+++ Texto

Dia Mundial da Atividade Física: exercícios são aliados do bem-estar físico e mental

Profissionais destacam cuidados na retomada das atividades físicas pós-covid

06/04/2021 13h00 - Atualizada em 06/04/2021 14h36

Turma de mulheres se exercita com aula de atividades físicas promovida pela Secretaria de Esporte e Lazer do Pará (Seel)A prática regular de atividade física é capaz de melhorar a circulação sanguínea, fortalecer o sistema imunológico, diminuir o risco de doenças cardíacas, de depressão e de estresse, além de melhorar a autoestima e a disposição. Esses são apenas alguns dos benefícios promovidos pela realização de exercícios, que influencia diretamente o bem-estar físico e mental de quem pratica.

Nesta terça-feira (6), celebra-se o Dia Mundial da Atividade Física e a Secretaria de Estado de Esporte e Lazer (Seel) destaca a importância de se movimentar, especialmente, durante a pandemia da Covid-19.

++++++
+++ Registros apresentados

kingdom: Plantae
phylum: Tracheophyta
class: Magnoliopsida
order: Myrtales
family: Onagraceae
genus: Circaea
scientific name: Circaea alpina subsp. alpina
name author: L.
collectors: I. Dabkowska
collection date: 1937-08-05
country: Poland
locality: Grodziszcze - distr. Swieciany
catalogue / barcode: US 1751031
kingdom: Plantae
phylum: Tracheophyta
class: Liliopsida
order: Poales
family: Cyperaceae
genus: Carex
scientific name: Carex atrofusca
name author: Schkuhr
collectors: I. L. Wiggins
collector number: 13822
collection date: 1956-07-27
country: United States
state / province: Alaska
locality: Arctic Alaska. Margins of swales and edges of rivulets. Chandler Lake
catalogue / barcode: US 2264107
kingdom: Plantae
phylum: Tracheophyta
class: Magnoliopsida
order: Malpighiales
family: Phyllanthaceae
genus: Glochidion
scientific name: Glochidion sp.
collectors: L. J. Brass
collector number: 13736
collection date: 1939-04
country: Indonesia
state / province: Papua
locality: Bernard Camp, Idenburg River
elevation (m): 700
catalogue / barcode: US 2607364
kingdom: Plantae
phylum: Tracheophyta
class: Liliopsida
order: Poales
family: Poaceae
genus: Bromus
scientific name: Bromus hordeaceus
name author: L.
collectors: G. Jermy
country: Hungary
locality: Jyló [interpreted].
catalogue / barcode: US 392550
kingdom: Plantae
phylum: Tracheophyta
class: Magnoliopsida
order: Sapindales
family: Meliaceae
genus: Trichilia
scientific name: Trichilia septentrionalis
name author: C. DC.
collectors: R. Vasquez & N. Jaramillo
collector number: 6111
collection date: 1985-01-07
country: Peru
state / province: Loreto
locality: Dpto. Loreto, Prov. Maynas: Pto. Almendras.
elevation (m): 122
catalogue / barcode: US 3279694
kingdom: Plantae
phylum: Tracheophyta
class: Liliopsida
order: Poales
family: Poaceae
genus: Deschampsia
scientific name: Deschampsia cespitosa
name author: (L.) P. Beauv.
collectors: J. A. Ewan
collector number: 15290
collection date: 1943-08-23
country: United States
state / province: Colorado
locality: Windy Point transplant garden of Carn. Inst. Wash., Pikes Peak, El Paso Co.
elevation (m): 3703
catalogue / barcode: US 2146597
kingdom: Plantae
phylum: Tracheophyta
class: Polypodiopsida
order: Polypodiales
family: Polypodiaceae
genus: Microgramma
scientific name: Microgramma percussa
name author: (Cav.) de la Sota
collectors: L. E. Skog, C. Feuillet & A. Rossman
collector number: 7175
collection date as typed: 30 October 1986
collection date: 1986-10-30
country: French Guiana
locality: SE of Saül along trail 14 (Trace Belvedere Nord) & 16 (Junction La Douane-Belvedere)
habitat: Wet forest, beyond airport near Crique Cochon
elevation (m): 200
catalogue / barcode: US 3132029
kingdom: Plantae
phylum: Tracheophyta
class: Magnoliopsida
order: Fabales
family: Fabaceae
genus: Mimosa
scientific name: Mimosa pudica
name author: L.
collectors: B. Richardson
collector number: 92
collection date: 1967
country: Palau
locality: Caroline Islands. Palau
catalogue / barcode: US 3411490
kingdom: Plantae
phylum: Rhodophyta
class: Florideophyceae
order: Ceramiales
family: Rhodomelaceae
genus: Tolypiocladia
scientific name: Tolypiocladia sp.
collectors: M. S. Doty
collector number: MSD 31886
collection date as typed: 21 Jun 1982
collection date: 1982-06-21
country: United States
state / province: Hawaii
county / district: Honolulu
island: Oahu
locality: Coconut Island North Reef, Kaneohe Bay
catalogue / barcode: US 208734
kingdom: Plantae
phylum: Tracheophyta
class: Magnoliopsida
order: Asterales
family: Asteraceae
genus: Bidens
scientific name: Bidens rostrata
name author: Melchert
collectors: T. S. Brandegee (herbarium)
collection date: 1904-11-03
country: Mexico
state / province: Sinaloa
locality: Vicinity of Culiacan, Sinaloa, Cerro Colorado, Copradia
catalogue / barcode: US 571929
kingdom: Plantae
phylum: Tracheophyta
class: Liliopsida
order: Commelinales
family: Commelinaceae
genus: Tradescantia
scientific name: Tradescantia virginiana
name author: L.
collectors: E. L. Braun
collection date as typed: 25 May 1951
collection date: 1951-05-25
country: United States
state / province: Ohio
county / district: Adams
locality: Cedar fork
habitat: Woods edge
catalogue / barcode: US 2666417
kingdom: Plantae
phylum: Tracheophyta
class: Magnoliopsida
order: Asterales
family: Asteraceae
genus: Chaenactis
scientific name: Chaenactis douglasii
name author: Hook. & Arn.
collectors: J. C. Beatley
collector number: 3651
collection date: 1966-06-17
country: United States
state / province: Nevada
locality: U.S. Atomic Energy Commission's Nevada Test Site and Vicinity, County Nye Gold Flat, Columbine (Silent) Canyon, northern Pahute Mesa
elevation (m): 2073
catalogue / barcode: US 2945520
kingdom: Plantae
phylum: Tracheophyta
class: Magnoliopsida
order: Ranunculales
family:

++++++

## [Exercício 1]
Reproduza o trecho do texto sobre o Dia Mundial da Atividade Física desde "06/04/2021 13h00 - Atualizada" até "de quem pratica.", inclusive.
## [Exercício 2]
Responda às perguntas abaixo com base no texto sobre o Dia Mundial da Atividade Física.
(a) Segundo o texto, a prática regular de atividade física diminui o risco de quais problemas?
(b) Em que dia da semana se celebra o Dia Mundial da Atividade Física mencionado no texto?
(c) Qual órgão destaca a importância de se movimentar durante a pandemia da Covid-19?
## [Exercício 3]
Escreva a continuação do texto sobre o Dia Mundial da Atividade Física a partir da última frase apresentada.

## [Resultado 1]
06/04/2021 13h00 - Atualizada em 06/04/2021 14h36

Turma de mulheres se exercita com aula de atividades físicas promovida pela Secretaria de Esporte e Lazer do Pará (Seel)A prática regular de atividade física é capaz de melhorar a circulação sanguínea, fortalecer o sistema imunológico, diminuir o risco de doenças cardíacas, de depressão e de estresse, além de melhorar a autoestima e a disposição. Esses são apenas alguns dos benefícios promovidos pela realização de exercícios, que influencia diretamente o bem-estar físico e mental de quem pratica.

## [Resultado 2]
(a) De doenças cardíacas, de depressão e de estresse.
(b) Na terça-feira (6).
(c) A Secretaria de Estado de Esporte e Lazer (Seel).

## [Resultado 3]
“A prática de atividade física está diretamente relacionada com a saúde do corpo e da mente e compreende qualquer atividade motora que resulte num gasto energético acima dos níveis de repouso. Nesse período de isolamento social, recomenda-se um estilo de vida fortemente ativo em ambiente domiciliar. As pessoas precisam incorporar atividades de movimentação no dia a dia para garantir maior qualidade de vida”, ressalta o educador físico e diretor técnico de Esporte da Seel, Erivelto Pastana.

O sedentarismo é um alto fator de risco para a saúde, por isso, as atividades físicas devem fazer parte da rotina de todas as pessoas, que devem respeitar os limites corporais de cada faixa etária. Dicas como reduzir o tempo gasto em frente as telas (tablets, celulares e televisão) e aproveitar o tempo economizado se exercitando; preferir caminhadas; subir escadas; dançar; brincar e realizar quaisquer atividades que estimulem os movimentos corporais são destaques entre os profissionais da área.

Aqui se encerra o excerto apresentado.